Our registries and reporting mechanisms are not designed to look past the period of TB treatment, leading to a dearth in available data, and scientific research into causes and potential treatments is limited.

The impact of this on individual lives is immense. For all the faults in our TB response mechanisms – and there are many – they do manage with some level of success, to accompany a patient through treatment, assist with the management of side effects or other issues, and, in most high-burden countries, provide services free of charge.
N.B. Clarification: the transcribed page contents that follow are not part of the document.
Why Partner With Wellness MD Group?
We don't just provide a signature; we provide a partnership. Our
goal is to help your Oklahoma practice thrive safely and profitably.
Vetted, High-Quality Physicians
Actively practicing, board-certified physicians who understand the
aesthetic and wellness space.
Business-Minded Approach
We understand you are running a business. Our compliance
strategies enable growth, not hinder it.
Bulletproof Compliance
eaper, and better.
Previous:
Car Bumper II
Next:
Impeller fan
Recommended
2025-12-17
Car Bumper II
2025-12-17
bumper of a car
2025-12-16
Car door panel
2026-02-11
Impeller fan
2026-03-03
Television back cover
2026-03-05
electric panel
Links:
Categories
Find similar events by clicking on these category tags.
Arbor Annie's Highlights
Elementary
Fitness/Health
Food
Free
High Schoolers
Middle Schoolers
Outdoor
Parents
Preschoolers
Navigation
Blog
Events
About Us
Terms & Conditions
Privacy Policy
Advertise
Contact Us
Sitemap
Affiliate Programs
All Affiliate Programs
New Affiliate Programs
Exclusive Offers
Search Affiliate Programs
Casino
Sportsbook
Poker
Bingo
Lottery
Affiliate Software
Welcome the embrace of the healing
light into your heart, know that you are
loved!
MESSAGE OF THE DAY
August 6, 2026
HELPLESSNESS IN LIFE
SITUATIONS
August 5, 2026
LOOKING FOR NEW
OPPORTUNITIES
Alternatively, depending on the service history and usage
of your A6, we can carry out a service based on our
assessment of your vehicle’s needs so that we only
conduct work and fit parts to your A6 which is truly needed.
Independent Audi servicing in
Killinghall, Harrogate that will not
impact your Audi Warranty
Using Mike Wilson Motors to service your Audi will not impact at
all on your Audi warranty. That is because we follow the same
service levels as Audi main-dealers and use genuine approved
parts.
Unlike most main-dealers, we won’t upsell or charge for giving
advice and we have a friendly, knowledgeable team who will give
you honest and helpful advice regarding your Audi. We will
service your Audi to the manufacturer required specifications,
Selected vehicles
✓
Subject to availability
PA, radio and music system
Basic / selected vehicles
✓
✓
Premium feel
Despite all that, the physical, psychological, social and economic burden of TB on individuals is enormous.

Compared to the services and systems we have in place to detect, diagnose and treat people with post-TB lung disease, our TB response is an aspirational standard. Post-TB lung disease is not managed with anything near the investment, level of attention or support system that our TB programmes provide, and TB survivors regularly finish TB treatment to find themselves once again struggling with health problems and searching for answers.

How can we blame them if they feel abandoned by a health system that claims to have cured them?

We must invest in universal, holistic systems that treat the person, not the disease, and are equipped to manage each step, ensuring those in need receive the information and care they seek.

The universal health coverage (UHC) agenda is essential to this effort. It is the only way to ensure that health conditions that are commonly linked with TB are treated as part of a core package of care, available and accessible to everyone. This is essential to addressing our most pressing public health concerns and ensuring early diagnosis to minimise lasting effects.

But I’d like to suggest we push even further. TB – along with the residual health conditions and the financial hardship it causes – is preventable.

We must invest urgently in prevention if we have any hope of ending the TB epidemic – and ending the unnecessary and inexcusable death and suffering that TB causes. By systematically providing preventive therapy to everyone in contact with a person with TB disease – with a particular focus on high-risk groups like children, people living with HIV or diabetes, tobacco users and other vulnerable populations – we not only stand to curb the tide of new infections annually, we can significantly reduce the number of people suffering from chronic lung conditions as a result.

As we approach the United Nations High-Level Meeting on UHC, to be held at the General Assembly in September, I hope to see plans for more robust, collaborative solutions with the aim to prevent initially, treat holistically and cure – completely.